In the latest edition of Fathom, Alan Johnson interviews Joshua Muravchik about his new book Making David Into Goliath: How the World Turned Against Israel. Here's Muravchik on "a new paradigm of progressive thought":
In a nutshell, after a century or so, the paradigm which came from Marx – of a class struggle – had lost a good deal of its allure and was pushed aside by the new paradigm of racial, national and ethnic struggle. That grew out of the anti-colonial movements which reverberated in Europe and were overlaid by the Civil Rights Movement in the US. In the US, Civil Rights was something different to anti-colonialism, but both were seen to be part of one broader struggle of the people of colour against the white man, or as is sometimes put, the ‘Rest against the West.’ I remember for example Jesse Jackson, at the height of his considerable popularity in the US, made a visit to Cuba and launched into a litany of slogans, the theme of which was ‘our time has come’ and where the first person plural of ‘our time’ meant blacks in America, Latinos and other third-world people fighting against the West. It was seen somehow as all part of one omnibus struggle and this paradigm really was more exciting to my generation and subsequent ones – generations post-World War Two – than the older class struggle paradigm. The labour movement today, (certainly in the US, but I think throughout the West) is a less exciting, vibrant or inspiring than it was during my parent’s generation.

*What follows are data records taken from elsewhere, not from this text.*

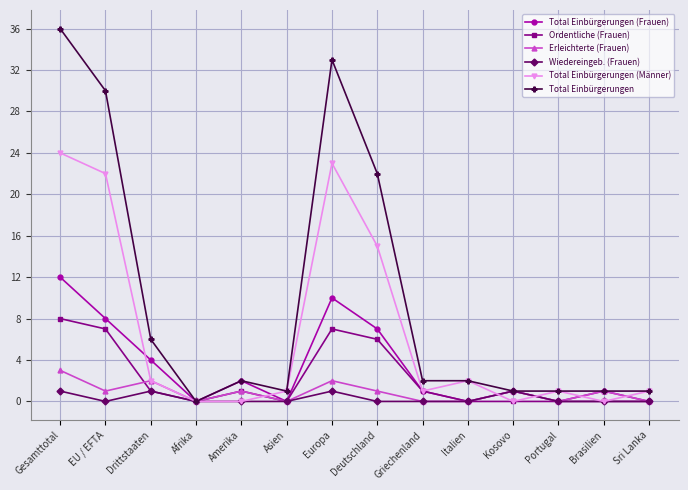

True or false: Total Einbürgerungen (Männer) and Total Einbürgerungen (Frauen) cross at least once.

True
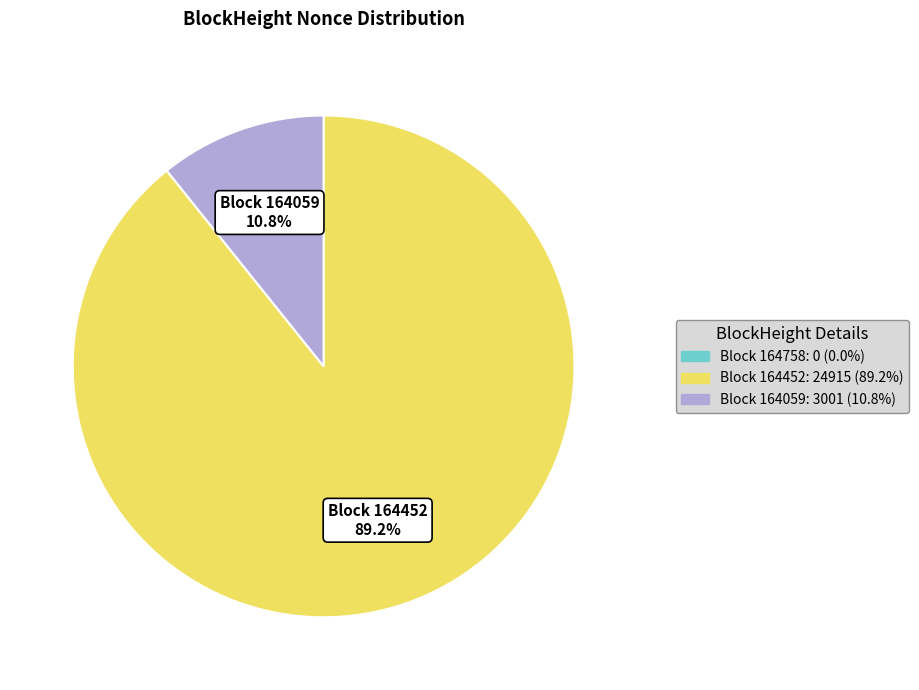

Does any single category account for the majority?

Yes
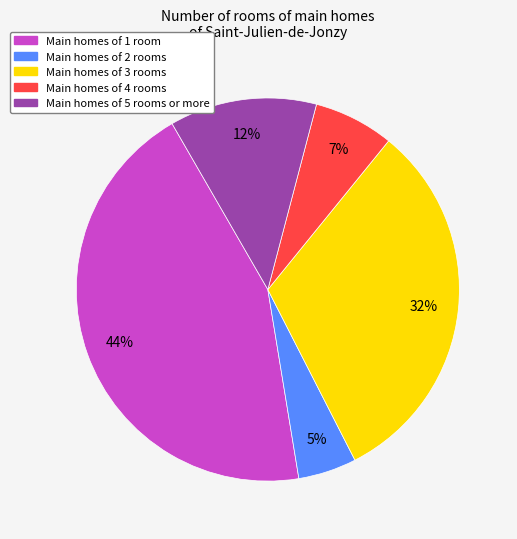

Combined, do Main homes of 4 rooms and Main homes of 2 rooms account for over 50%?

No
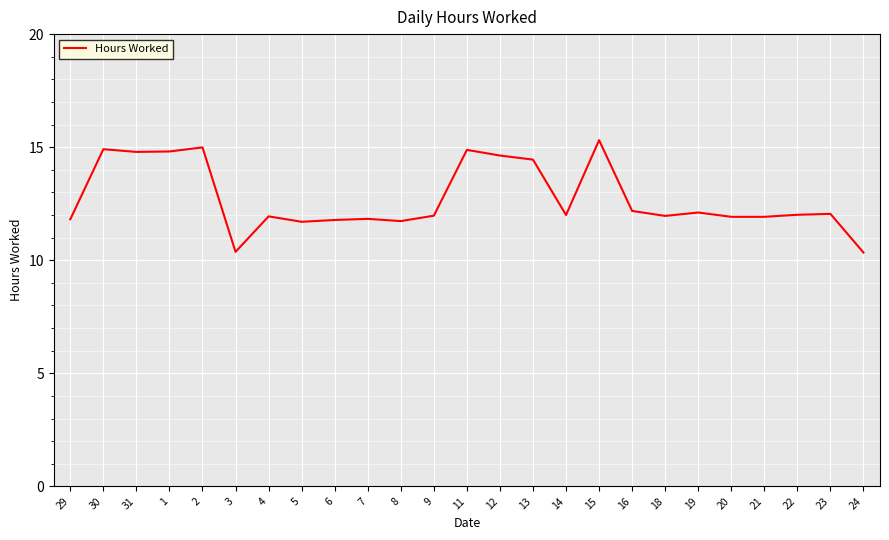

What is the approximate value at 11?

14.9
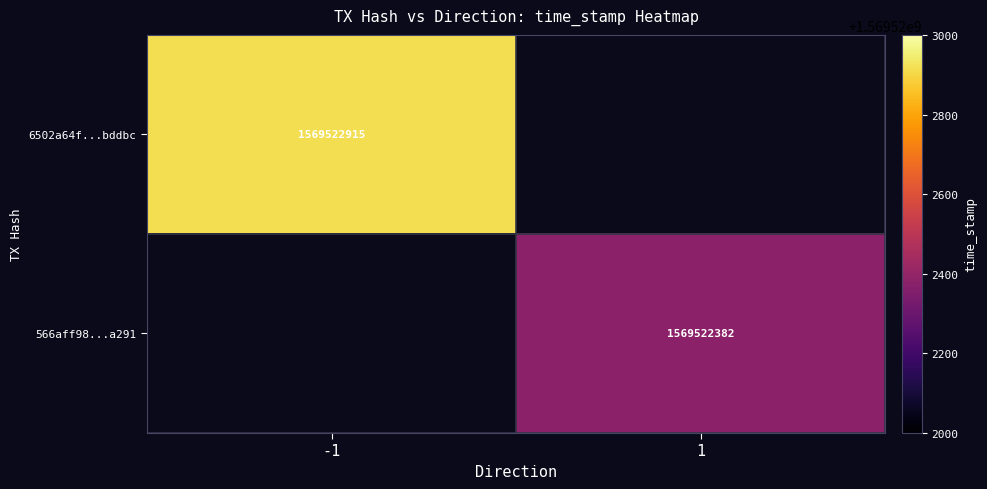

Is the value of 6502a64f...bddbc at -1 greater than the value of 566aff98...a291 at 1?

Yes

Now if you look at the world and see a drama of the ‘Rest against the West’, or the people of colour against the white man, and perceive that struggle as the main moral drama of the age, then Israel comes across as the Western white guys, whilst the Arabs and Palestinians are the anti-colonial people of colour. It doesn’t matter what the details of any episode are: history tells you that one side are the ‘good guys’ and the forces of the future while the other side are the forces of the past which need to be swept away.